• [READING TEXT]:
BEGIN

# Pricing of a call option in one period binomial model

You are given a $5\%$ call option worth $\$2.66$. The strike price$k$is$\$41.00$. $S(0)=40$, $Sd=35$ (i.e the lower price of the stock at $t=1$) find $Su$ (i.e the high price of the stock at $t=1$).

How would this be done? I know $Cu=Su-\$41$,$C(0)=\$2.66$ and I have something written in my notes that $c(0)= B/(1+r) +ΔS(0)$, but I'm not sure what $B$ is here. I assume to find $Su$ I need to first find $Cu$, but I'm not sure how to do this from the given information. Any help is appreciated.

By no arbitrage, $S(0)=(Su q+Sd (1-q))/(1+r)$ and $C(0)=((Su-k)^+ q+(Sd-k)^+(1-q))/(1+r)$. Simplifying and rearranging (and assuming $Su>k$), $$\left[\begin{array}{c} S(0) \\ C(0) \end{array} \right]=\frac{1}{1+r}\left[\begin{array}{cc} Su & Sd \\ (Su-k) & 0 \end{array} \right]\left[\begin{array}{c} q\\ 1-q \end{array} \right]$$ Clearly, $q=C(0)(1+r)/(Su-k)$. Substituting this back into the first equation, $$S(0)=\left(\frac{Su C(0)(1+r)}{Su-k}+Sd (1-\frac{C(0)(1+r)}{Su-k})\right)/(1+r)$$ After simplifying and solving for Su, $$Su=\frac{kS(0)(1+r)-kSd-C(0)Sd(1+r)}{S(0)(1+r)-C(0)(1+r)-Sd}$$

END

• [LISTED RECORDS]:
BEGIN

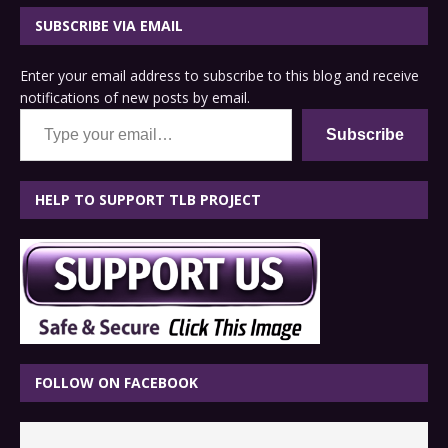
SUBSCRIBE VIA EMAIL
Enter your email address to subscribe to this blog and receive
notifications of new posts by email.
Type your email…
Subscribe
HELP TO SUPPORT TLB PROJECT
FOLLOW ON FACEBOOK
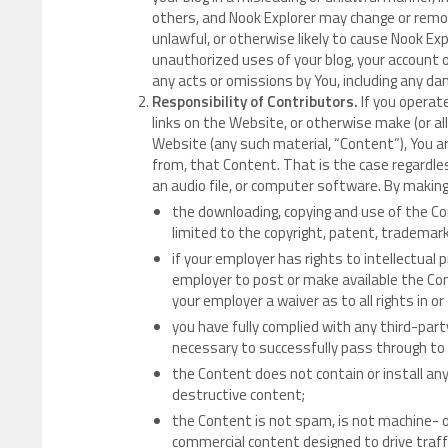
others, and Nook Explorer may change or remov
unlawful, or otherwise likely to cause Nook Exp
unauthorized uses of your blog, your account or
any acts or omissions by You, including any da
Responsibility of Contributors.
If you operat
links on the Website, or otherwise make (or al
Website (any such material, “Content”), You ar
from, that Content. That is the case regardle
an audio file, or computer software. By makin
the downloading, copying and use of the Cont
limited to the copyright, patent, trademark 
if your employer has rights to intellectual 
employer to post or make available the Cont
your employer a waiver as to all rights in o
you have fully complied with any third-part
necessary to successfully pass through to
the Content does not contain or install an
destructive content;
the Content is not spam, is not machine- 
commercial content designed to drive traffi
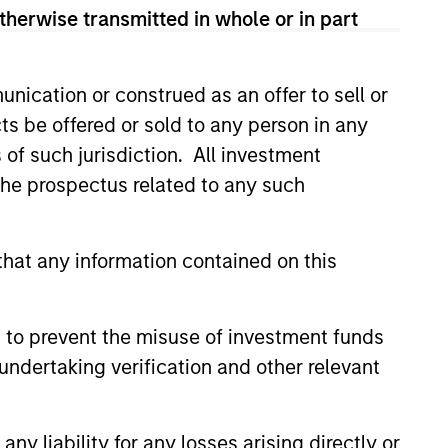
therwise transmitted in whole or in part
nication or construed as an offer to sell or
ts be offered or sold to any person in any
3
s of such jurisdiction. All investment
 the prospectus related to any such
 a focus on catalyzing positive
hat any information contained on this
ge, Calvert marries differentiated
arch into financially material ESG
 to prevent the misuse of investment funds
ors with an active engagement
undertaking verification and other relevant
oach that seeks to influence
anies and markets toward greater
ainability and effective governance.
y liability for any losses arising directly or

END
BEGIN

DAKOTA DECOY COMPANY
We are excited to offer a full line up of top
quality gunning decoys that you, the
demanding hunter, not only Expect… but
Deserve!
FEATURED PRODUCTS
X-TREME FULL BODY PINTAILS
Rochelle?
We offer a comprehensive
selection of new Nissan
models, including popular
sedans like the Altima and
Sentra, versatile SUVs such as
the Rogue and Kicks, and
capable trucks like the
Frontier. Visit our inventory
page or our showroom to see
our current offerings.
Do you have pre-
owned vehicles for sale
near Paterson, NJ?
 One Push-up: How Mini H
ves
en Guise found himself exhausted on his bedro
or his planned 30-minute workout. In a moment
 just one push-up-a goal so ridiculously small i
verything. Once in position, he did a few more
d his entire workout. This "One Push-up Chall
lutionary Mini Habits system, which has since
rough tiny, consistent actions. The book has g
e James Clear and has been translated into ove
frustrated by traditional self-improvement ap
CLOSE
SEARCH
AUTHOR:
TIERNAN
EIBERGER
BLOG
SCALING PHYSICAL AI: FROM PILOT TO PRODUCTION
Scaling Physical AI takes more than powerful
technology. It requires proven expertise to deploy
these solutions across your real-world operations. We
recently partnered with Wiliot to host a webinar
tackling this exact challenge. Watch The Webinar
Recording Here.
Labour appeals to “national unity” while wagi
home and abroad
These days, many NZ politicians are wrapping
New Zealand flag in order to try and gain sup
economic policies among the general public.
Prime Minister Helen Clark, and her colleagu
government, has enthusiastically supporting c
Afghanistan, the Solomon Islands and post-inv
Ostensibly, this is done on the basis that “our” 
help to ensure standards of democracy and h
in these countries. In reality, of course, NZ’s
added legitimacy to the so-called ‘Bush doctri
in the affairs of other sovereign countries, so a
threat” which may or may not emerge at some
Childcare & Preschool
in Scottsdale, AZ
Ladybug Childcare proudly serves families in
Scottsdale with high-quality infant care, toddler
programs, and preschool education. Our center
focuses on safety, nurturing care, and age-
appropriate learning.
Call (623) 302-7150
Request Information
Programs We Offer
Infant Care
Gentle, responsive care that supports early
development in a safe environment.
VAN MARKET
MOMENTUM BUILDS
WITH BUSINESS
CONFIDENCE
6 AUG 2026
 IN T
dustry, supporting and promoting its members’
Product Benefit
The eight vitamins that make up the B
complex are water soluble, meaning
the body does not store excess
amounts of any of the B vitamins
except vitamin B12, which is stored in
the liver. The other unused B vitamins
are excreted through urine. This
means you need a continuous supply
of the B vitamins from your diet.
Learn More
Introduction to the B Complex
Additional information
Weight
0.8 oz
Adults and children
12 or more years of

END

• [USING THE INFORMATION]:
(1) Translate this sentence from the option-pricing thread into Spanish: "I assume to find $Su$ I need to first find $Cu$, but I'm not sure how to do this from the given information."
(2) Retype the option-pricing thread, everything from "# Pricing of" down to "help is appreciated.".
The items aren't needed for anything here.

• [RESULTS FOR THE EXERCISE]:
(1) Supongo que, para hallar $Su$, primero necesito hallar $Cu$, pero no sé bien cómo hacerlo a partir de la información dada.

(2)
# Pricing of a call option in one period binomial model

You are given a $5\%$ call option worth $\$2.66$. The strike price$k$is$\$41.00$. $S(0)=40$, $Sd=35$ (i.e the lower price of the stock at $t=1$) find $Su$ (i.e the high price of the stock at $t=1$).

How would this be done? I know $Cu=Su-\$41$,$C(0)=\$2.66$ and I have something written in my notes that $c(0)= B/(1+r) +ΔS(0)$, but I'm not sure what $B$ is here. I assume to find $Su$ I need to first find $Cu$, but I'm not sure how to do this from the given information. Any help is appreciated.